The central conceit of the movie is that a high school geek, Dave Lizewski, fed up with getting robbed and being generally unexceptional in life, wonders aloud to his friends why no-one influenced by superhero comics and culture has had a go at being a superhero themselves. Not suddenly developing special powers, you understand, just dressing up in a daft costume and helping people. Like a masked vigilante. Here it shares a source idea with the excellent Watchmen, in that in the beginning the Minutemen, Watchmen’s original group of masked vigilantes, were just ordinary people who were fed up with doing nothing and decided to take a stand against crime. So Dave orders a natty green wetsuit from the internet, makes himself a mask and sets out to right suburban New York’s wrongs.

His first altercation – with the guys who consistently robbed him on the way home from school – result in him being so badly beaten that he’s left with pins, plates and metal splints all over his body, and enough nerve damage that he barely feels any pain. Somewhat emboldened by this side effect, he tries again – and in a fight with three guys where nothing which knocks him down prevents him from getting up again, a bystander records the fight, posts it on YouTube and overnight he’s an internet sensation, achieving the popularity for his ‘Kick Ass’ persona that the real Dave never achieved.

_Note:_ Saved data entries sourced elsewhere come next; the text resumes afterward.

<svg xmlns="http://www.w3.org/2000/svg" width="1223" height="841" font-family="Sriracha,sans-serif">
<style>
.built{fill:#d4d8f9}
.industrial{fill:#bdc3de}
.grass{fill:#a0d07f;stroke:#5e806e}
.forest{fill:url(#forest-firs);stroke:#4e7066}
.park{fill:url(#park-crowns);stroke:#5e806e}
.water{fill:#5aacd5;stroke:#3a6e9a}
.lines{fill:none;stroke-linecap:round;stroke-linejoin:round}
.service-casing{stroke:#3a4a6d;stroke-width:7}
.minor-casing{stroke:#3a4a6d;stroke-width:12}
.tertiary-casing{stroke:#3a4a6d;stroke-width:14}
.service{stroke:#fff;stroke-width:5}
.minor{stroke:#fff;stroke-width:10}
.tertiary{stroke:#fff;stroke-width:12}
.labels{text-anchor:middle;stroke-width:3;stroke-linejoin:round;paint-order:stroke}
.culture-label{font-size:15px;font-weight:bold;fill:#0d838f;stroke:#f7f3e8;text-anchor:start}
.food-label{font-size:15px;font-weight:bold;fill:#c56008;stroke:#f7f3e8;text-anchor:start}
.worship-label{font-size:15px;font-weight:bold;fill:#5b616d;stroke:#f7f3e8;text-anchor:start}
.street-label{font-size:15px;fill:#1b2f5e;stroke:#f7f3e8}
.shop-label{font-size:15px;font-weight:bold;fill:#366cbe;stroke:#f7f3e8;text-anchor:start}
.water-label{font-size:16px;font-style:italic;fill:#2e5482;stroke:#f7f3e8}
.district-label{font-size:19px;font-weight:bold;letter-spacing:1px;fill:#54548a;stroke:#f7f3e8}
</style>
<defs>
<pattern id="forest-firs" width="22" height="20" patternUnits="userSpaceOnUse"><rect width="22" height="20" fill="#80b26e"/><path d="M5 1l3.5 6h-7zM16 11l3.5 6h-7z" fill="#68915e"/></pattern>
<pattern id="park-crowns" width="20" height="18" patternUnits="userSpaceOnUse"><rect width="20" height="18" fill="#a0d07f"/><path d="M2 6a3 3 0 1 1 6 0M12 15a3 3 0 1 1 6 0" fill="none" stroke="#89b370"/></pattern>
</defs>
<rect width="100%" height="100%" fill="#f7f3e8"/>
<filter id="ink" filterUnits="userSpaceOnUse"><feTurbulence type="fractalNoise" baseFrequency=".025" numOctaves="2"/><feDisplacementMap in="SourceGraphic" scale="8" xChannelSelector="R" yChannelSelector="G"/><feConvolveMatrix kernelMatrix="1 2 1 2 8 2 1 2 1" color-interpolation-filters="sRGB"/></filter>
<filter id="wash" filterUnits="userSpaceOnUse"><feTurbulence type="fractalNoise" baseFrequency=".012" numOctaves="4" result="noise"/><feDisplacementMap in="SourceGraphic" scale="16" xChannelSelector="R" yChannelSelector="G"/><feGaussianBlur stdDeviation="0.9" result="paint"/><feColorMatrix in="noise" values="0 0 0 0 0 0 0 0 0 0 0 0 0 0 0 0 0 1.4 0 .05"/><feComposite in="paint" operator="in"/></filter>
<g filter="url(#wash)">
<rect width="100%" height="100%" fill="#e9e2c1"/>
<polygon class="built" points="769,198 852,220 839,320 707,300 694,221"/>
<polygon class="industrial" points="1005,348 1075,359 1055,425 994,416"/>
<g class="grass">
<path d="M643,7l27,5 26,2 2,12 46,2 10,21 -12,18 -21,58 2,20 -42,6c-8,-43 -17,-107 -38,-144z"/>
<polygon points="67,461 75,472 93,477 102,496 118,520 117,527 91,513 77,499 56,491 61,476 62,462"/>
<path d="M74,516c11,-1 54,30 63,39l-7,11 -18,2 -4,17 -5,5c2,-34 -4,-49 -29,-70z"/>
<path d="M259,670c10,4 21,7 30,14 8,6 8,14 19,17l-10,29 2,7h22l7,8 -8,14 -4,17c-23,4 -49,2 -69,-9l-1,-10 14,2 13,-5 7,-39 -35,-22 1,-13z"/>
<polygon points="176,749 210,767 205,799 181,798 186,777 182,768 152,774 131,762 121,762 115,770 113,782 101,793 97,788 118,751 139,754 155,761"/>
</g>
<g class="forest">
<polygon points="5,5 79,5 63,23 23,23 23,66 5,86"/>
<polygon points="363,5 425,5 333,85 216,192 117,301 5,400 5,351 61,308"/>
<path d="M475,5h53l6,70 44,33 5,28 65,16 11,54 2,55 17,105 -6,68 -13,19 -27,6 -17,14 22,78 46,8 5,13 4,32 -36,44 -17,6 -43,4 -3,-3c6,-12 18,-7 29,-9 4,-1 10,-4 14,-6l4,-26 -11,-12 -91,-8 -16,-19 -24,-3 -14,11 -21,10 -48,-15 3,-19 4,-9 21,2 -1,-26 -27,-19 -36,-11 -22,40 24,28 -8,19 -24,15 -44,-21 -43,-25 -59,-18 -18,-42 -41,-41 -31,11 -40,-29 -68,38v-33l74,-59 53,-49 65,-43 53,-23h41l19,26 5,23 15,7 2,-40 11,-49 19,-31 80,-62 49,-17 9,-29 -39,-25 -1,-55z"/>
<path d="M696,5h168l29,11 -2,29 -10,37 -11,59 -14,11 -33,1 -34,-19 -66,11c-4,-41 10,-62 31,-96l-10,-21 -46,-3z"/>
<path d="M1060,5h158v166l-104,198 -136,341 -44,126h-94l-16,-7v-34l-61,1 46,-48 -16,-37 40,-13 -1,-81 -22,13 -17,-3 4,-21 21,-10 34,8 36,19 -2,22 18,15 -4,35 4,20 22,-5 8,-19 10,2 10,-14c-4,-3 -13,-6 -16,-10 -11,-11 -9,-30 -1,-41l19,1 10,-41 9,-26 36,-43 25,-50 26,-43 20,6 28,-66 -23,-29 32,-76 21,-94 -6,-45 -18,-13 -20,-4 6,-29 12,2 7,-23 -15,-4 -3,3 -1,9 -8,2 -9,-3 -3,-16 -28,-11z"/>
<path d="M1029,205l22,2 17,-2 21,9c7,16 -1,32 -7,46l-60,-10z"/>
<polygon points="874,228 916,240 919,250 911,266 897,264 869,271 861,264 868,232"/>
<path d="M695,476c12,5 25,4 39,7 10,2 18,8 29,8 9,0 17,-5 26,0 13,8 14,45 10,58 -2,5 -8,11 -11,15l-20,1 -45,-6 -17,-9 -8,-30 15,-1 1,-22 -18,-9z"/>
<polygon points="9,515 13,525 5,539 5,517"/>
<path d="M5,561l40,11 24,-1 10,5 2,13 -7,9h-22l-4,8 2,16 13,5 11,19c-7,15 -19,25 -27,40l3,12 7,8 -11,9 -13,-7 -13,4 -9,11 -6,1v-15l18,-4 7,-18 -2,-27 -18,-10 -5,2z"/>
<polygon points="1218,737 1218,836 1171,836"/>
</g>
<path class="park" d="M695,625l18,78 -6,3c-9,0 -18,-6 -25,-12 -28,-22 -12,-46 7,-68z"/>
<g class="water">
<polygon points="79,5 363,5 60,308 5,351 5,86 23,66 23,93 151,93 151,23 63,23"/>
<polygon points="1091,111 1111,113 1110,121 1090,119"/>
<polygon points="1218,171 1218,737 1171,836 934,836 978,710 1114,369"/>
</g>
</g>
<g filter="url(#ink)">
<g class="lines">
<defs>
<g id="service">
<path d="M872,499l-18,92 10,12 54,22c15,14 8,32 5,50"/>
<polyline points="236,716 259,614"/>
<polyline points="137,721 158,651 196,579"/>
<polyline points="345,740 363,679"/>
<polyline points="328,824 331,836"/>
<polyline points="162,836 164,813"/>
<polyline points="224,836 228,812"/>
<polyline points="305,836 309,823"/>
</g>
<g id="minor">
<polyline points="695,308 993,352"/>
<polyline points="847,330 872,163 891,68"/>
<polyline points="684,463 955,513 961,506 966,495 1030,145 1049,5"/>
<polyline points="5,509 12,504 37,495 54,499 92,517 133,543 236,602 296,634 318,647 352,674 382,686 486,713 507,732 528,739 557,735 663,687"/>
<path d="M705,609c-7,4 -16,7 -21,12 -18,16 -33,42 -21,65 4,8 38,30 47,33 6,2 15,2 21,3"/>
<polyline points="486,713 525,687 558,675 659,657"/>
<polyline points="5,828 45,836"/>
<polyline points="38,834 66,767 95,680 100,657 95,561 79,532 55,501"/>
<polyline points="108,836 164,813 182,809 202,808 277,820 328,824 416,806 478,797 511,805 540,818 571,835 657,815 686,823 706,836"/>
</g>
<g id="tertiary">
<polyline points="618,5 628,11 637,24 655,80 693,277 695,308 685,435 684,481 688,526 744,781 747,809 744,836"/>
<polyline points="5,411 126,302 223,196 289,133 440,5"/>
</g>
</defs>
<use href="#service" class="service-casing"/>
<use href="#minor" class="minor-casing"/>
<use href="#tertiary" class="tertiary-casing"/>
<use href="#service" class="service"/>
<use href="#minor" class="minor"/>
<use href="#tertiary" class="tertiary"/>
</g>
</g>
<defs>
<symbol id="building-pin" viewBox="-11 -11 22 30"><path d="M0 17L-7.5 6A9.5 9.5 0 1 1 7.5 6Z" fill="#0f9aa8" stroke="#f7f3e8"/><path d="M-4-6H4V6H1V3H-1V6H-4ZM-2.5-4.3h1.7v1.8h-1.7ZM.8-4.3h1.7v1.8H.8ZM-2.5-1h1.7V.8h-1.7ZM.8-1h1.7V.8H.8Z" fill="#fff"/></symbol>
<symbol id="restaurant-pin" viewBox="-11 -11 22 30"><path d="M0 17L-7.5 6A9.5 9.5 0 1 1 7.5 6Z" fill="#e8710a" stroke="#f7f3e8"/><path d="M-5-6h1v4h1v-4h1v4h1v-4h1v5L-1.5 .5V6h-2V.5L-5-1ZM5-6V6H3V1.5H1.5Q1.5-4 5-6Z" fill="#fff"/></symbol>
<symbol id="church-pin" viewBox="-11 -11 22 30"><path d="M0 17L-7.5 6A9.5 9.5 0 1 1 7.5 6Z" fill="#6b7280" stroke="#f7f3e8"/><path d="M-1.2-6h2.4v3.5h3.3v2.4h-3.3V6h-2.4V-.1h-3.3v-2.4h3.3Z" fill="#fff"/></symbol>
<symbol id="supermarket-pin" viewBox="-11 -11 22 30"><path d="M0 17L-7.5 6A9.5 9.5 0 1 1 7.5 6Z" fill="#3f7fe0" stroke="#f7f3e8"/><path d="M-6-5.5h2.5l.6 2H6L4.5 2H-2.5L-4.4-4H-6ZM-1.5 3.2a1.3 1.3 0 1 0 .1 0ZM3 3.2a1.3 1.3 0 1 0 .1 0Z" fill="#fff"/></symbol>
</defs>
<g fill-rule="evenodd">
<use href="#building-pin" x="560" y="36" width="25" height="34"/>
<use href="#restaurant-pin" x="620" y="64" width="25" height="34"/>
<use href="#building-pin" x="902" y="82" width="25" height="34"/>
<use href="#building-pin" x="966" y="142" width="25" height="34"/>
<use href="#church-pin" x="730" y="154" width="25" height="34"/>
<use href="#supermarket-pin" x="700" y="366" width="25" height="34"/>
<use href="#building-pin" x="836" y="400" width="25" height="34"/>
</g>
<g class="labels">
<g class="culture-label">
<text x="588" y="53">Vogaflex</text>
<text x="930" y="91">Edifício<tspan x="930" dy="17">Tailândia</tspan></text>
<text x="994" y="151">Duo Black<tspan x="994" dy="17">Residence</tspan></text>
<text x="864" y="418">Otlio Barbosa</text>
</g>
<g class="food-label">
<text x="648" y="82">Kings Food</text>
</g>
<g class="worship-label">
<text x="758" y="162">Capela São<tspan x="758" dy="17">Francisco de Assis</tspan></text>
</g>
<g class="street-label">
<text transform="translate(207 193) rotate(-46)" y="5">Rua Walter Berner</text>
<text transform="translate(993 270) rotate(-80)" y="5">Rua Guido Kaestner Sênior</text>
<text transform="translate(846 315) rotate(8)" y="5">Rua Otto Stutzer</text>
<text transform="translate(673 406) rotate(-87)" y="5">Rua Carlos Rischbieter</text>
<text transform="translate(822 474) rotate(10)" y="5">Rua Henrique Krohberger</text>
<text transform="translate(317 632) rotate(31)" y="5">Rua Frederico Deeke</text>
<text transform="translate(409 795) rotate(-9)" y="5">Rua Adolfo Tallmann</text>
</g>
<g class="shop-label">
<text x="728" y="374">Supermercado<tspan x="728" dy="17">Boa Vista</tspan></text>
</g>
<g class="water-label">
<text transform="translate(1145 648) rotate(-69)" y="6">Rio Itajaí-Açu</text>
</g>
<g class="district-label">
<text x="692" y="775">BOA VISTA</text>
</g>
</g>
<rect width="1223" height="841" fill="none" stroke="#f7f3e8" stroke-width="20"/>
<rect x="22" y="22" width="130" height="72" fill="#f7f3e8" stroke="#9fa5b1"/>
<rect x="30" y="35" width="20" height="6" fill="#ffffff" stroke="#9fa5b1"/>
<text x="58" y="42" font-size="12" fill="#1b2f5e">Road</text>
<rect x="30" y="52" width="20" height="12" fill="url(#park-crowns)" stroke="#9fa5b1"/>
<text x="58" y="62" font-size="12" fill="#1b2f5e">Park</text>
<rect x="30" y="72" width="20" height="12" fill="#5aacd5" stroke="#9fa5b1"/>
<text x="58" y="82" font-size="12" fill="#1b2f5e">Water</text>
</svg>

Meanwhile, a wronged ex-cop and his highly-trained daughter are gradually offing mafia henchmen all over the city, with the aim of avenging the death of his wife. When their paths cross with Kick Ass and the mafia boss thinks it’s geeky Dave killing all his men, they have to band together in order to try to bring the violence to an end.

Essentially a riff on the superhero genre, especially sending up Spider-Man, Kick Ass is a lot of fun. It is, however, excessively violent. This is not Scott Pilgrim style computer game violence where enemies explode in a shower of coins – Hit Girl in particular exacts very bloody vengence on the crooks. This caused a bit of a stir on release – the character is about 11 years old and uses the C-word in almost her first on-screen appearance, which sent the Daily Mail brigade up the wall. That was a bit unneccessary, I thought – but Chloe Grace Moretz’s parents must have read the script before giving their consent to their daughter playing such a foul mouthed character responsible for so many deaths and so much violence in the movie. The role works though, and to me the movie belongs to Hit Girl – she steals every single scene and is the source of most of the film’s big laughs.

Whether you will enjoy Kick Ass will depend much on what you think of the idea of an eleven year old girl disembowelling a room full of drug dealers and swearing like a trooper. If you find that idea funny then there is a great deal to like about the movie – it’s genuinely funny and beautiful to look at. It’s also very sweet in places, and the lightness of touch and tone throughout strikes just the right balance, the comedy trumps the shlocky violence in the end. But if it was my daughter? Hmmm, not sure how I’d feel about it then!